Fue Platón quien mejor formuló la temática del sentido y la unidad, llamándola Bien, hacia lo que todo es atraído y de donde todo procede.
Cuatro siglos después, Plotino considera enfáticamente lo Uno, pero en los filósofos siguientes, excepto en los de la Escolástica, se puede observar la pérdida de la centralidad de “o Zeós” en beneficio de cuestiones gnoseológicas o instrumentales.
Considerar la temática del sentido y la unidad como una práctica registrable en la historia de la filosofía nos lleva por tanto a dos consideraciones también prácticas: observar la facilidad con que la necesidad de fondo de la unidad sucumbe ante las facilidades de la dispersión, y empezar a registrar negaciones prácticas del espíritu crítico, personal y libre, propiciadas por la lógica de las organizaciones.
Pero también en las religiones canónicas o reguladas hay tormentas y relámpagos de verdad, que languidecen luego bajo el autoritarismo acrítico de las ortodoxias.
Los judíos aprendieron a centrarse en Él y a calificar cualquier dispersión de la mente que llevara a centrar la atención en algo distinto de Él como idolatría.
Espléndida noción que nos devuelve una y otra vez hacia el Solo que merece ser pensado.
Jesús Nazareno se atrevió a definir como amor la naturaleza del Único, lo que constituía una moral del amor al amor y a todo hombre como su consecuencia. Pero sus seguidores perdieron de vista ese único centro de la atención humana y se perdieron y dispersaron su atención en disquisiciones sobre la naturaleza de su maestro, que culminaron en el dispersador trinitarismo.
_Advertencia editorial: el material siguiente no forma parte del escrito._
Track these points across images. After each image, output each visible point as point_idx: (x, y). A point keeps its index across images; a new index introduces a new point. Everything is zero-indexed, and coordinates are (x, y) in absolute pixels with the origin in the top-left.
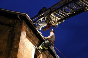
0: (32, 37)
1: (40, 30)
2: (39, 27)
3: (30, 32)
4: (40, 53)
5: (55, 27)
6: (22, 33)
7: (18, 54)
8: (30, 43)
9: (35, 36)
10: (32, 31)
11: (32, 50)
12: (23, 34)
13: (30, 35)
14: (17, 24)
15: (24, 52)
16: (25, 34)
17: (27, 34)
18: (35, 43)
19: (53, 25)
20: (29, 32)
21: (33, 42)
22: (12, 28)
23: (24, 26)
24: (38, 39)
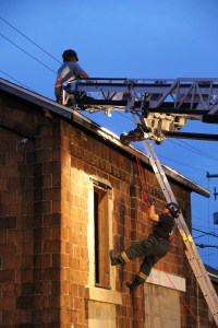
0: (85, 152)
3: (80, 138)
4: (109, 187)
7: (62, 232)
20: (76, 145)
22: (25, 141)
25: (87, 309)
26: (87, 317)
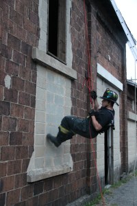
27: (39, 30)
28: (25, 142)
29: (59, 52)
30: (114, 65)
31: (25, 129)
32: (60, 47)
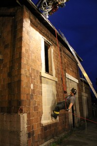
0: (39, 26)
1: (48, 17)
2: (45, 14)
3: (36, 20)
4: (51, 45)
5: (62, 6)
6: (24, 20)
7: (23, 43)
8: (38, 33)
9: (42, 25)
10: (37, 19)
11: (40, 40)
12: (26, 21)
13: (36, 23)
14: (18, 11)
15: (31, 42)
16: (29, 22)
17: (31, 22)
18: (44, 33)
19: (59, 3)
20: (34, 20)
21: (41, 32)
22: (13, 17)
23: (26, 13)
24: (46, 29)
25: (41, 80)
26: (41, 83)
27: (41, 64)
28: (39, 110)
29: (50, 71)
30: (73, 72)
31: (39, 105)
32: (50, 68)
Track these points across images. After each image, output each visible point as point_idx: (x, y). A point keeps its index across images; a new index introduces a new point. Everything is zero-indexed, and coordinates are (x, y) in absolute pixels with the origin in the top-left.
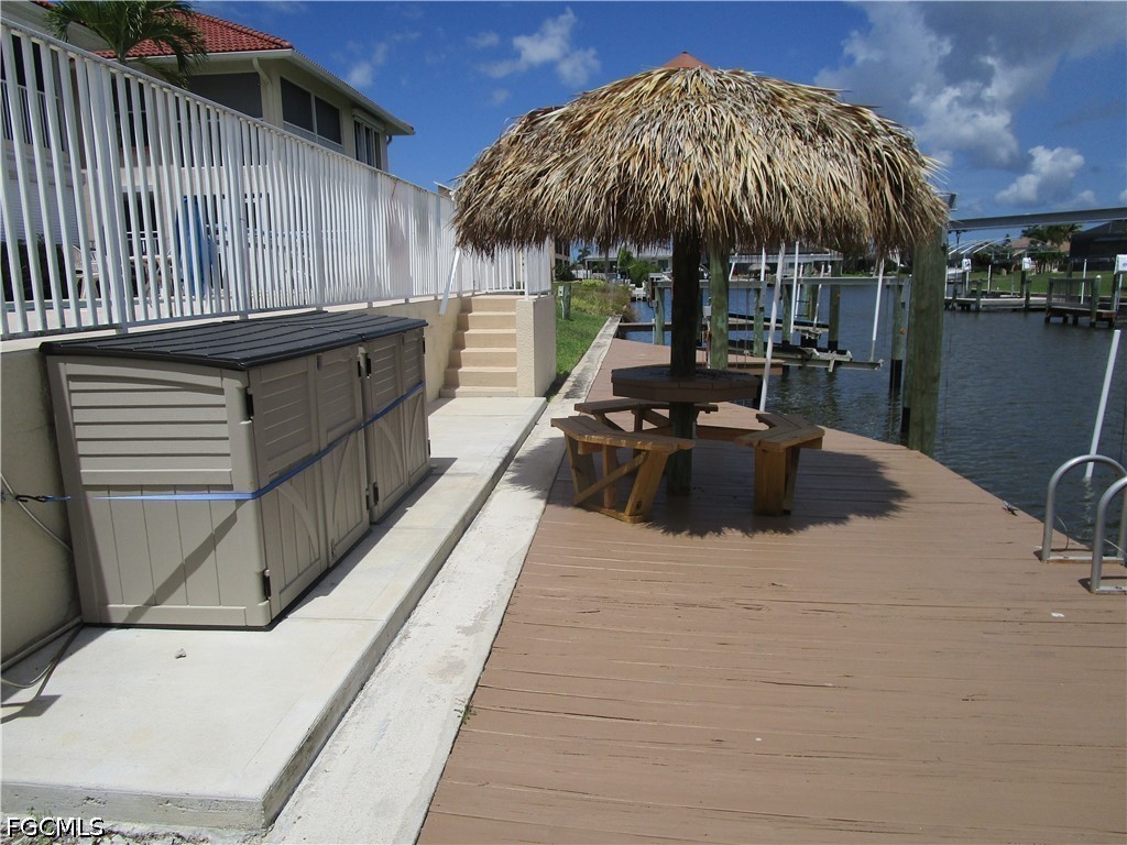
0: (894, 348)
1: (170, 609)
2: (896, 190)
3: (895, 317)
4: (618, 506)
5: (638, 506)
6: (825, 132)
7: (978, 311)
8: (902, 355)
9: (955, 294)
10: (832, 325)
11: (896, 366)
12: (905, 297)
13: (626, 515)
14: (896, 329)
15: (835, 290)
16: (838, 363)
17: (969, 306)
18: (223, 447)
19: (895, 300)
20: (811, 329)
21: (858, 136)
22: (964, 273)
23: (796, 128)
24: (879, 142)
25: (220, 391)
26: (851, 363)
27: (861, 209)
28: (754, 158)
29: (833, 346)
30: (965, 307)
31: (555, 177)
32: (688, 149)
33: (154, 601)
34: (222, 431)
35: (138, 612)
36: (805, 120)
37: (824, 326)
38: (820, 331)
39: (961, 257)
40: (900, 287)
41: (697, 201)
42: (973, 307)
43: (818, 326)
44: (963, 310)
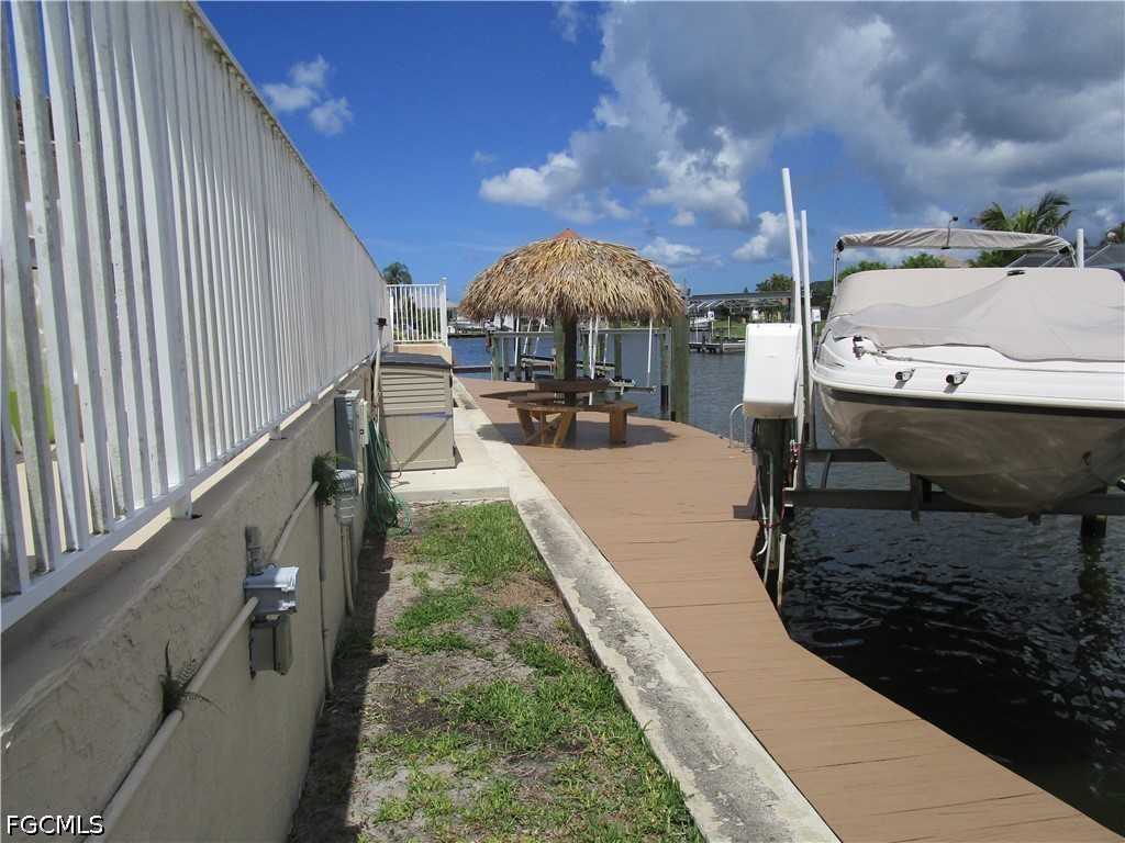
0: (663, 376)
1: (417, 462)
2: (665, 298)
3: (662, 356)
4: (548, 442)
5: (559, 440)
6: (636, 274)
7: (722, 353)
8: (668, 382)
9: (704, 339)
10: (617, 365)
11: (664, 389)
12: (668, 342)
13: (554, 445)
14: (663, 363)
15: (617, 339)
16: (626, 389)
17: (715, 350)
18: (443, 398)
19: (661, 345)
20: (601, 367)
21: (648, 275)
22: (710, 323)
23: (624, 272)
24: (657, 278)
25: (442, 377)
26: (634, 388)
27: (652, 306)
28: (611, 286)
29: (617, 379)
30: (712, 350)
31: (526, 291)
32: (586, 282)
33: (410, 460)
34: (442, 392)
35: (403, 465)
36: (627, 269)
37: (612, 366)
38: (609, 369)
39: (707, 310)
40: (664, 335)
41: (592, 304)
42: (718, 350)
43: (607, 365)
44: (710, 353)
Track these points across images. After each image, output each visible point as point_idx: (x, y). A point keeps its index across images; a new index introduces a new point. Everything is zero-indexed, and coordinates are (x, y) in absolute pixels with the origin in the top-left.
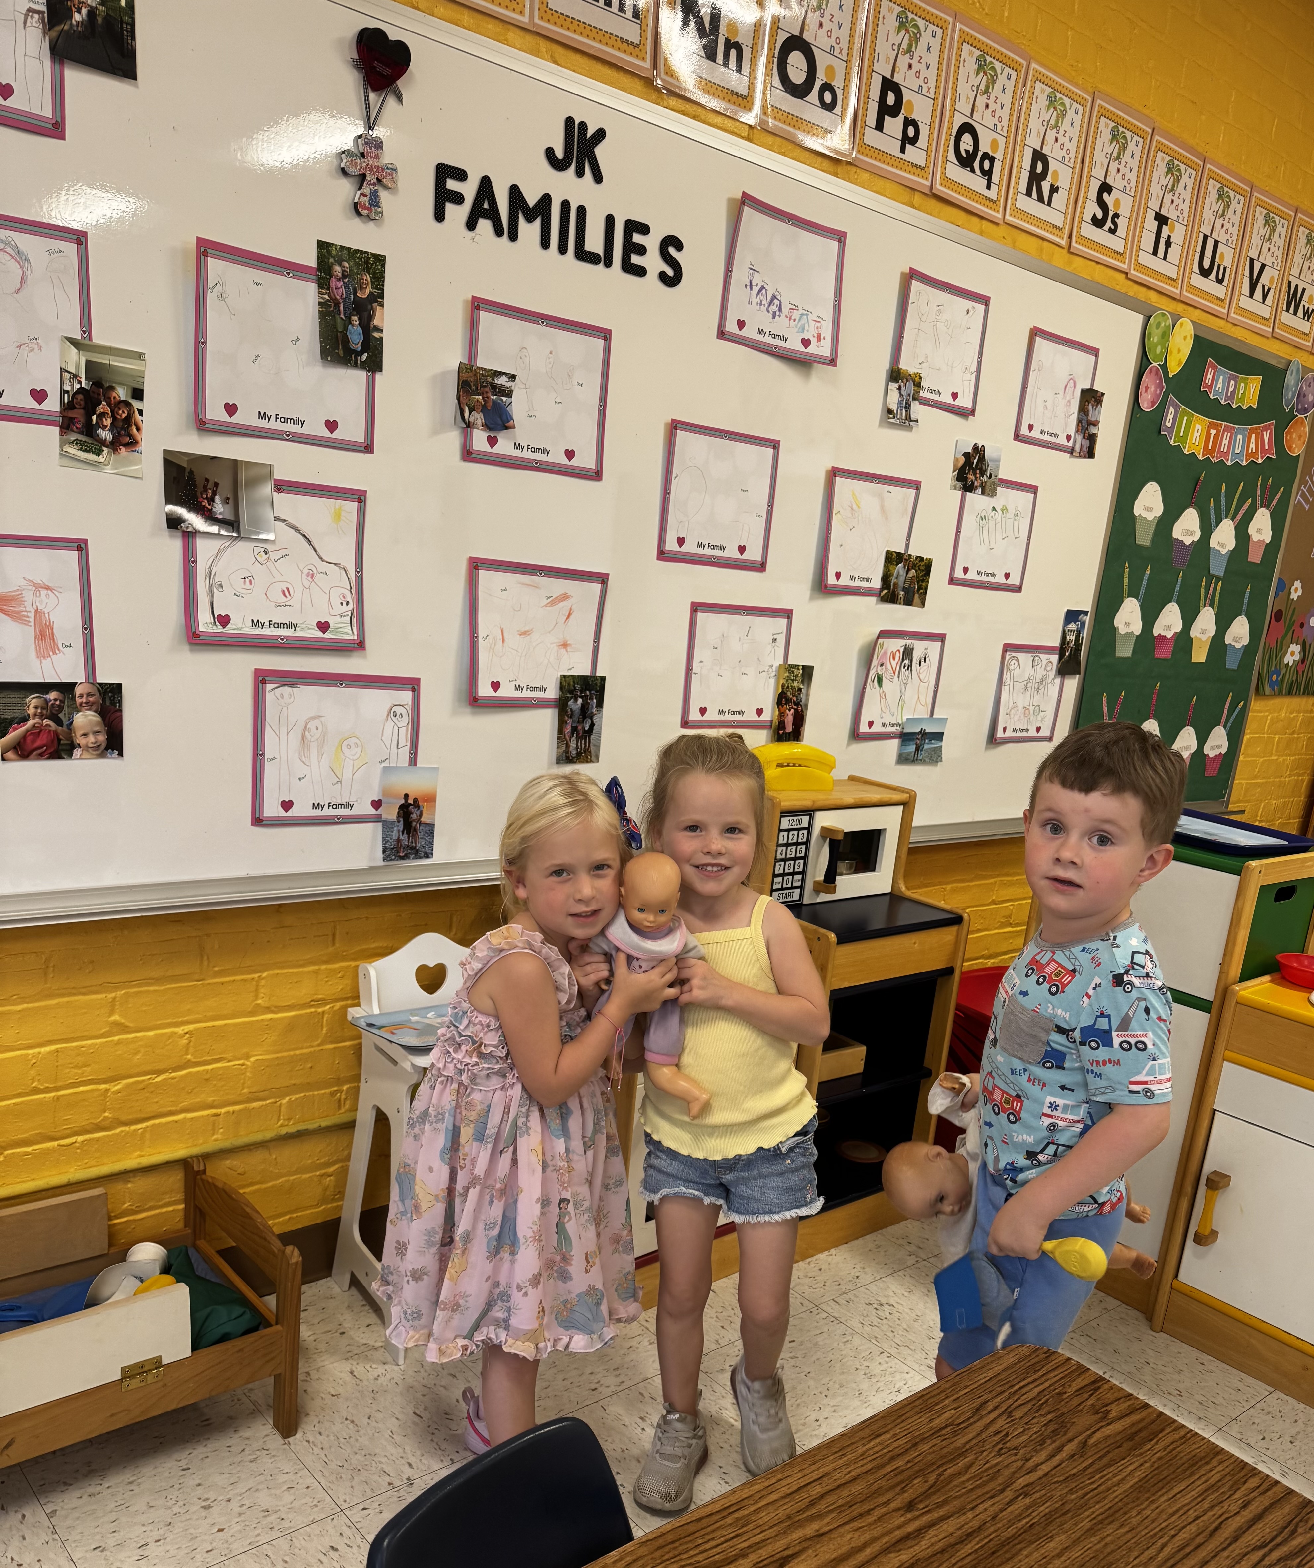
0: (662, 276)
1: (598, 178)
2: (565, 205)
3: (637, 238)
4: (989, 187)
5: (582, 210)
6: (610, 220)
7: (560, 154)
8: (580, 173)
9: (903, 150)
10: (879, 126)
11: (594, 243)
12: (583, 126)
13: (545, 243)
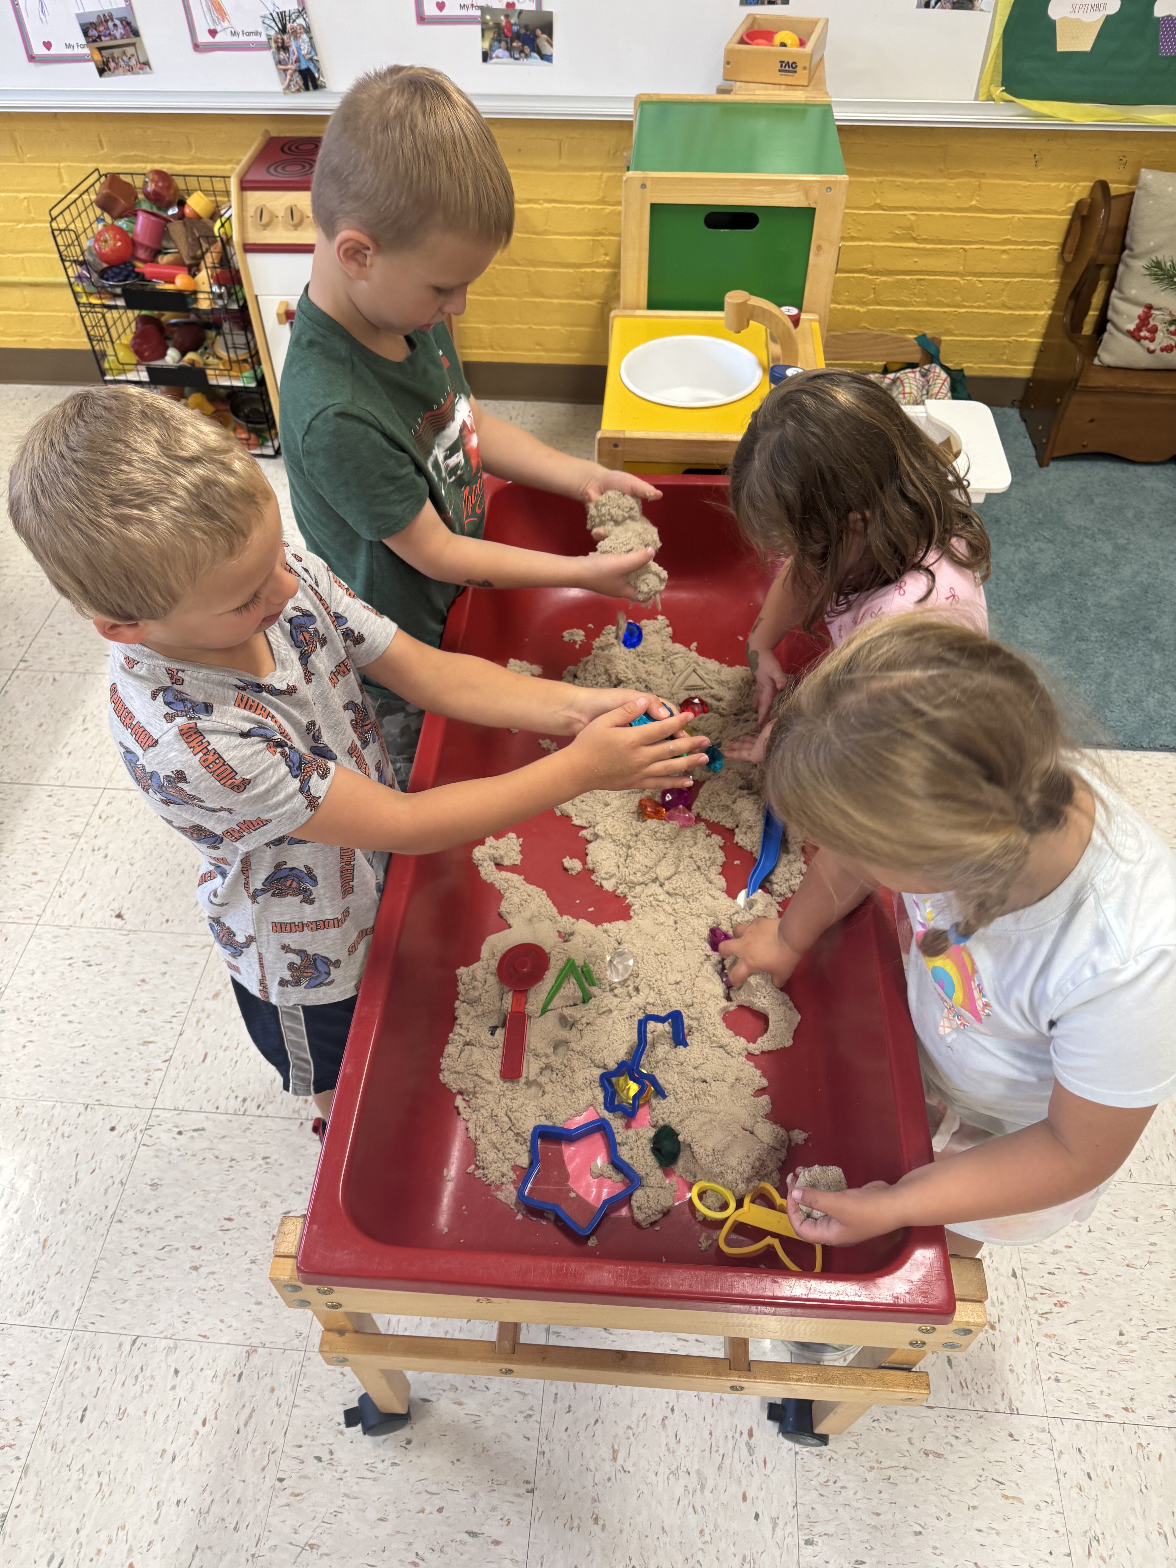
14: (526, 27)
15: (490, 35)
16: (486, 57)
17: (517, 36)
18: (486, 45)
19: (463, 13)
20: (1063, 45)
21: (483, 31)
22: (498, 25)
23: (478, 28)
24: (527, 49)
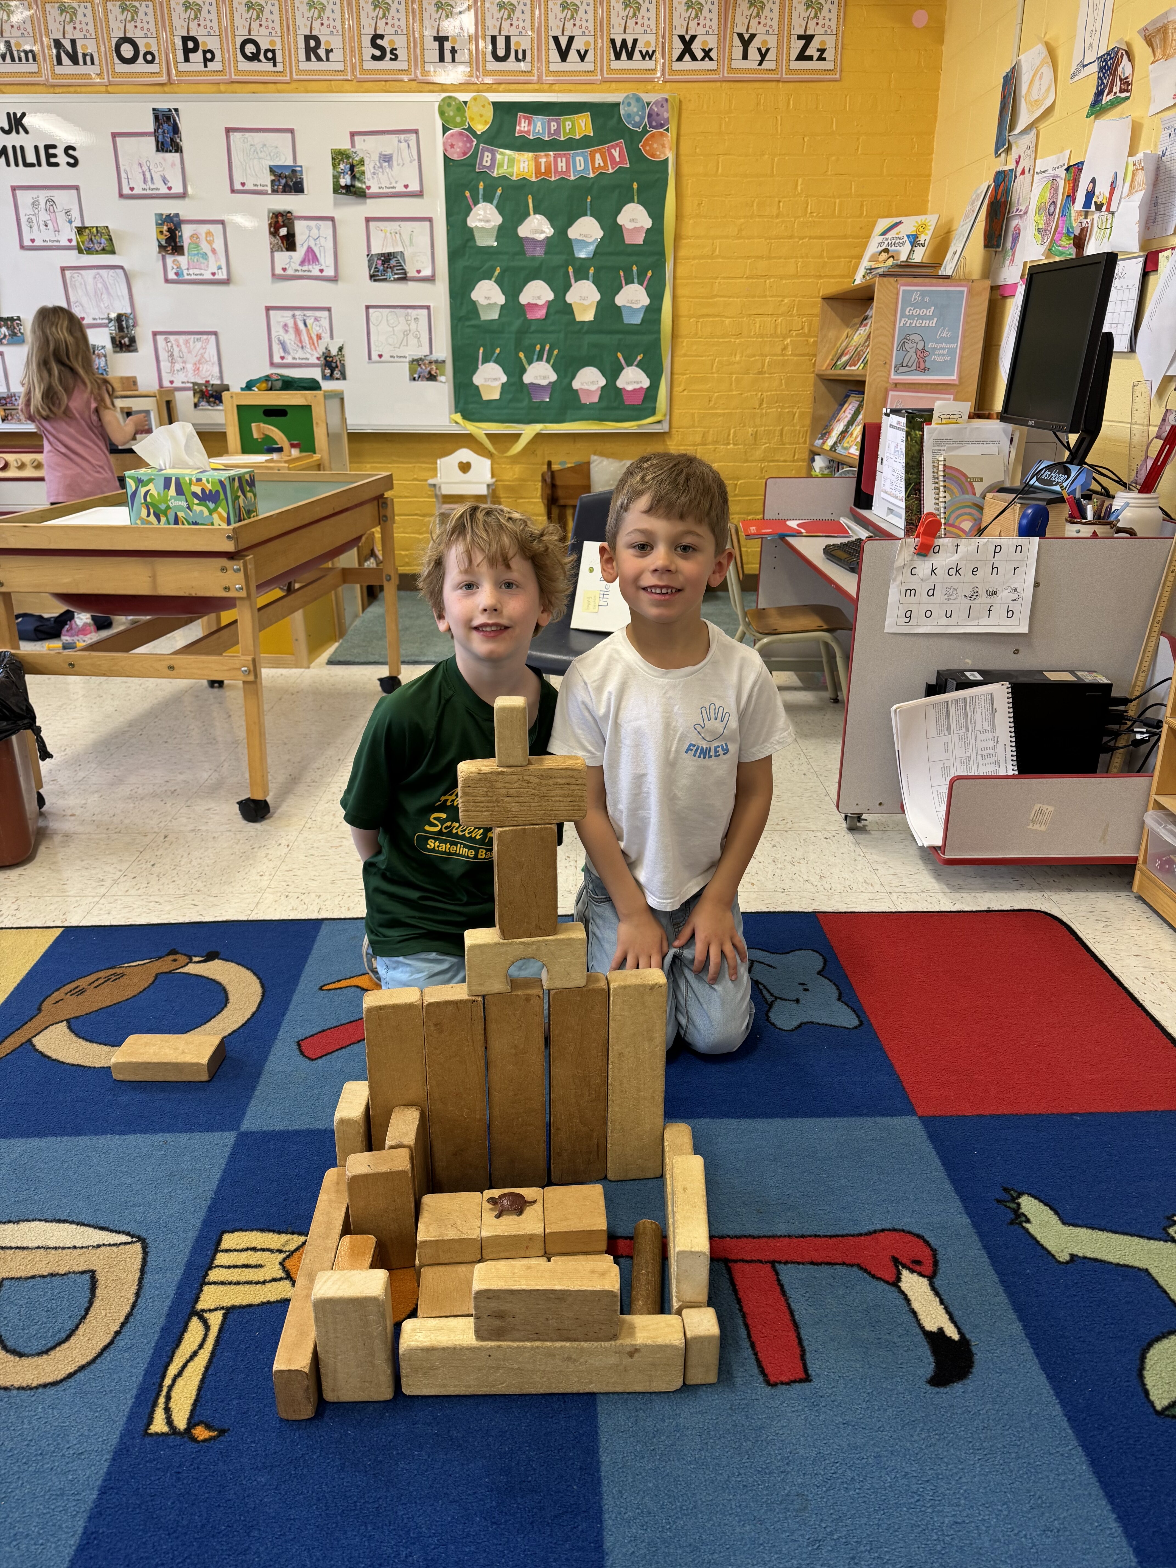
0: (68, 164)
1: (27, 132)
2: (14, 147)
3: (51, 151)
4: (275, 65)
5: (22, 148)
6: (36, 148)
7: (7, 128)
8: (18, 132)
9: (206, 66)
10: (187, 60)
11: (31, 158)
12: (15, 114)
13: (8, 164)
14: (216, 392)
15: (198, 395)
16: (196, 405)
17: (212, 396)
18: (196, 400)
19: (184, 385)
20: (486, 397)
21: (194, 394)
22: (201, 391)
23: (191, 393)
24: (217, 402)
Con fuerza absorbente, la religión de Muhammad volvió la atención hacia un único centro.
De nuevo la mente puede descansar, porque sólo Uno merece su atención y se encuentra el sentido de la existencia en que Él siempre es Mayor.
Pero el carácter comunitario de la nueva religión llevó de nuevo inexorablemente a la lógica de la organización y a la formación de distintas ortodoxias.
Sin embargo, ha habido dentro de ella lugar para el libre examen y la crítica mediante el método sufí, que se funda en el aprovechamiento de los textos canónicos, para elevarse hasta una experiencia personal que los interpreta alegóricamente.
En la cultura de tradición nazarena podemos ver con admiración que hay cientos o miles de maestros sufíes, con millones de seguidores, mientras que entre nosotros la mística no deja de ser una experiencia minoritaria, que sólo fue cultura de masas (pero de pequeñas masas) en los tiempos de la “devotio moderna”, en Italia, Alemania o los Países Bajos, y de los conventuales y alumbrados de tradición judeoconversa en España; los grandes maestros espirituales entre nosotros se pueden contar con los dedos de las dos manos; bien cierto es también que hay cientos en la Ortodoxia rusa.
Quiero hablar entre nosotros de mi paisano de Mallorca, Raimon Llull, el sufí cristiano, cuya obra alcanzó un extraordinario resurgimiento tres siglos después, gracias a Felipe II.
Y por supuesto de la espiritualidad, último refugio de los conversos y alimento de Santa Teresa y San Juan y de su Reforma del Carmelo.
La experiencia de la Historia muestra sin embargo que el ansia de sentido y unidad latente en la subjetividad humana puede llevar en la práctica a aberraciones frente a las que hay que estar prevenido.
Se trata de confundir el ansia de la unidad con la práctica inmediata, como si fuere posible ya y a voluntad.
Sólo en la unificación mística, y sólo durante ella, se puede suspender la crítica (que reaparece inmediatamente, en los propios místicos, en cuanto termina la experiencia, y refiriéndose sobre todo a ella)
La lista de los intentos de forzar la unificación de las conciencias es larga y patética y siempre acaban con la expulsión de los disidentes o a sangre y fuego.
Repasaré con sus nombres algunas: el integrismo de los almorávides, que expulsó de Al Andalus a los cristianos y los judíos, el de los almohades -o unitarios-, la Inquisición de los Reyes Católicos y la expulsión de los judíos, el partido único de la Unión Soviética, Italia y Alemania, el catolicismo impuesto de nuevo en España, el integrismo wahabita de Arabia Saudí...
No termina nunca esta tendencia aberrante, porque no termina nunca en los humanos la sed de unidad y la propensión a buscar atajos para llegar a ella.